◆ Extrait choisi
........
Tribune. La condamnation, le 30 septembre, de Domenico Lucano, l’ancien maire − de 2004 à 2018 − du village de Riace, en Calabre (Italie), à plus de treize ans de prison ferme, a provoqué, à juste titre, la consternation de toutes les personnes concernées par la question migratoire en Europe. L’accusant d’« association de malfaiteurs visant à aider et encourager l’immigration clandestine, d’escroquerie, de détournement de fonds et d’abus de fonction », la sentence est presque le double des réquisitions du parquet.
Aucune des fautes qu’il a commises n’a pourtant été source d’enrichissement personnel. Elles relèvent exclusivement du droit administratif, comme le fait de ne pas avoir réalisé d’appel d’offres public pour la gestion des déchets de la commune. Domenico Lucano est avant tout visé à cause de la reconnaissance qu’il a acquise depuis plus de vingt ans – comme militant associatif d’abord puis comme maire −, au point d’être aujourd’hui l’une des grandes figures européennes de l’accueil des étrangers. Tout comme l’agriculteur de la vallée de la Roya, Cédric Herrou, la maire de Barcelone, Ada Colau, la chancelière Angela Merkel ou le maire de Palerme, Leoluca Orlando…
Récit vertueux d’hospitalité
Le harcèlement politico-administratif contre « Mimmo » Lucano remonte précisément à l’époque où le village de Riace devient un lieu emblématique dans le débat européen sur l’accueil, ce qui conduira à son arrestation et à son placement en résidence surveillée, en octobre 2018, pour « aide à l’immigration clandestine ». Cela sous l’ère du ministre de l’intérieur et vice-premier ministre italien Matteo Salvini, leader de la Ligue, parti d’extrême droite, aveuglé par la haine contre les migrants et contre les citoyens leur venant en aide au nom de l’universalité des droits humains.
Avec ses 1 800 habitants, le village de Riace a incarné un modèle non seulement d’accueil, mais aussi de développement et de dynamisation de la vie locale à partir de la migration. Ce qu’on a appelé le « modèle Riace » incarne une politique de l’accueil « par le bas ». C’est elle qui a inspiré la stratégie dite d’« accueil diffus » déployée à travers toute l’Italie pendant plusieurs années, avant son arrêt brutal, en 2018, par le même ministre de l’intérieur Matteo Salvini.
Plus largement, ce village incarne une forme d’hospitalité communale qui inclut, encadre et dépasse le geste individuel de l’hébergement citoyen, en lui donnant un cadre collectif, des règles et une prise en charge commune.
........
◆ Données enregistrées

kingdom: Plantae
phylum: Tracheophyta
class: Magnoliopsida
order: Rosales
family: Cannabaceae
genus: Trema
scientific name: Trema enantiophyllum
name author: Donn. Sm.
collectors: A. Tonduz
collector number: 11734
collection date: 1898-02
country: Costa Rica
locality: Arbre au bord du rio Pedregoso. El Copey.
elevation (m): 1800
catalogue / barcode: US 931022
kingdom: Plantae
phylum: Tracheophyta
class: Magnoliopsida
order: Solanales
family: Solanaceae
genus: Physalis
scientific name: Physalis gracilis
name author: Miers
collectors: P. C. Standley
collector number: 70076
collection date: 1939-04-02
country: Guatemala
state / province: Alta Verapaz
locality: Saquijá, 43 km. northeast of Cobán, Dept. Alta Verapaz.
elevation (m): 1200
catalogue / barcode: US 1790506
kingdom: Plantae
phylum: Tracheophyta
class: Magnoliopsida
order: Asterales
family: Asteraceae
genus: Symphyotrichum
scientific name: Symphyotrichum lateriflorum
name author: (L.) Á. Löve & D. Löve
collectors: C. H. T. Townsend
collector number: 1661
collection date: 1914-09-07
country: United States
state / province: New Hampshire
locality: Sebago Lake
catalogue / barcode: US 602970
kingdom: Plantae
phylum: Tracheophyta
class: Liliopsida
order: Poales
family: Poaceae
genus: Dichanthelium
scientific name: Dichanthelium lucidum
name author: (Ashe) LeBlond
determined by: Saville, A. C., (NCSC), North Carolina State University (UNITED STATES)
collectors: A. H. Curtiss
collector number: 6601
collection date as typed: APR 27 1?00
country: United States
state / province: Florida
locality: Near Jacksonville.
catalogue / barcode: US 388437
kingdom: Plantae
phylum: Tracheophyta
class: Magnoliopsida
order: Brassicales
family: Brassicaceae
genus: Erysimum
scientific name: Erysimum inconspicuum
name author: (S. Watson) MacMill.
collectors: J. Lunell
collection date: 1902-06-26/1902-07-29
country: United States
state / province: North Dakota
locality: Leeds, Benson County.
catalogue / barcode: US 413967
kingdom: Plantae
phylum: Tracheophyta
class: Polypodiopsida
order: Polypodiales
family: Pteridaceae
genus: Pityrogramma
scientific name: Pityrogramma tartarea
........
◆ Consigne
Pour chaque affirmation, dites si elle correspond à la tribune sur Domenico Lucano, par oui ou par non, en citant les mots décisifs.
1. La peine prononcée contre Domenico Lucano dépasse les réquisitions du parquet.
2. Les fautes reprochées à Domenico Lucano lui ont permis de s'enrichir.
3. La stratégie d'« accueil diffus » est encore appliquée en Italie.
Les entrées n'ont aucun rôle ici.

◆ Réponse attendue
1. Oui : « la sentence est presque le double des réquisitions du parquet »
2. Non : « Aucune des fautes qu’il a commises n’a pourtant été source d’enrichissement personnel »
3. Non : « avant son arrêt brutal, en 2018, par le même ministre de l’intérieur Matteo Salvini »